# Task requirements
Reproduce each of the lines below word for word, with every number, bracket and symbol unchanged.

# Records for the task
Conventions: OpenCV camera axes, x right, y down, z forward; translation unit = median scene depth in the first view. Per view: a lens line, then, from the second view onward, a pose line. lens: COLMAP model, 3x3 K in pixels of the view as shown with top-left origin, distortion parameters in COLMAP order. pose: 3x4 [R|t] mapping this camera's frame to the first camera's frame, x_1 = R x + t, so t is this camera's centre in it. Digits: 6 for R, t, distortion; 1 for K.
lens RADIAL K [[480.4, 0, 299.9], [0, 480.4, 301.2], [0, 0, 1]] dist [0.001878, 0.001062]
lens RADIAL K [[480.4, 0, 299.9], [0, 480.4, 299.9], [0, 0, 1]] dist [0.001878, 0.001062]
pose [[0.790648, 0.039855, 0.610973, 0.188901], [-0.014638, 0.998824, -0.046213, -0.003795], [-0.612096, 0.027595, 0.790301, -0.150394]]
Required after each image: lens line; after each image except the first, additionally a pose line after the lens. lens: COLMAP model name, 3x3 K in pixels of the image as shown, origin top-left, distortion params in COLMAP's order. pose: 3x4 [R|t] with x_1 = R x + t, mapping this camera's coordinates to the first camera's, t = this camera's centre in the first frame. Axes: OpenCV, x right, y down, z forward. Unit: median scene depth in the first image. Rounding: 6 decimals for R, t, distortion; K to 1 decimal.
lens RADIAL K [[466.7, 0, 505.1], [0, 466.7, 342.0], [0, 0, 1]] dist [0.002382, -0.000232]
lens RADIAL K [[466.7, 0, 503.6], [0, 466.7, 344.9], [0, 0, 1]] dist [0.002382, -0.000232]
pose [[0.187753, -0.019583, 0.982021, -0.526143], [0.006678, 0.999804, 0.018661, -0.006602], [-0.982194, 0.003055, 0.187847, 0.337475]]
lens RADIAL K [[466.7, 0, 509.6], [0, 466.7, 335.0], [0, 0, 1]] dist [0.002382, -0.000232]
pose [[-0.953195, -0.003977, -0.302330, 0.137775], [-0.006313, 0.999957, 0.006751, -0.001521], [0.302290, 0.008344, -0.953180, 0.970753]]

# Solved exercise
Conventions: OpenCV camera axes, x right, y down, z forward; translation unit = median scene depth in the first view. Per view: a lens line, then, from the second view onward, a pose line. lens: COLMAP model, 3x3 K in pixels of the view as shown with top-left origin, distortion parameters in COLMAP order. pose: 3x4 [R|t] mapping this camera's frame to the first camera's frame, x_1 = R x + t, so t is this camera's centre in it. Digits: 6 for R, t, distortion; 1 for K.
lens RADIAL K [[480.4, 0, 299.9], [0, 480.4, 301.2], [0, 0, 1]] dist [0.001878, 0.001062]
lens RADIAL K [[480.4, 0, 299.9], [0, 480.4, 299.9], [0, 0, 1]] dist [0.001878, 0.001062]
pose [[0.790648, 0.039855, 0.610973, 0.188901], [-0.014638, 0.998824, -0.046213, -0.003795], [-0.612096, 0.027595, 0.790301, -0.150394]]
Required after each image: lens line; after each image except the first, additionally a pose line after the lens. lens: COLMAP model name, 3x3 K in pixels of the image as shown, origin top-left, distortion params in COLMAP's order. pose: 3x4 [R|t] with x_1 = R x + t, mapping this camera's coordinates to the first camera's, t = this camera's centre in the first frame. Axes: OpenCV, x right, y down, z forward. Unit: median scene depth in the first image. Rounding: 6 decimals for R, t, distortion; K to 1 decimal.
lens RADIAL K [[466.7, 0, 505.1], [0, 466.7, 342.0], [0, 0, 1]] dist [0.002382, -0.000232]
lens RADIAL K [[466.7, 0, 503.6], [0, 466.7, 344.9], [0, 0, 1]] dist [0.002382, -0.000232]
pose [[0.187753, -0.019583, 0.982021, -0.526143], [0.006678, 0.999804, 0.018661, -0.006602], [-0.982194, 0.003055, 0.187847, 0.337475]]
lens RADIAL K [[466.7, 0, 509.6], [0, 466.7, 335.0], [0, 0, 1]] dist [0.002382, -0.000232]
pose [[-0.953195, -0.003977, -0.302330, 0.137775], [-0.006313, 0.999957, 0.006751, -0.001521], [0.302290, 0.008344, -0.953180, 0.970753]]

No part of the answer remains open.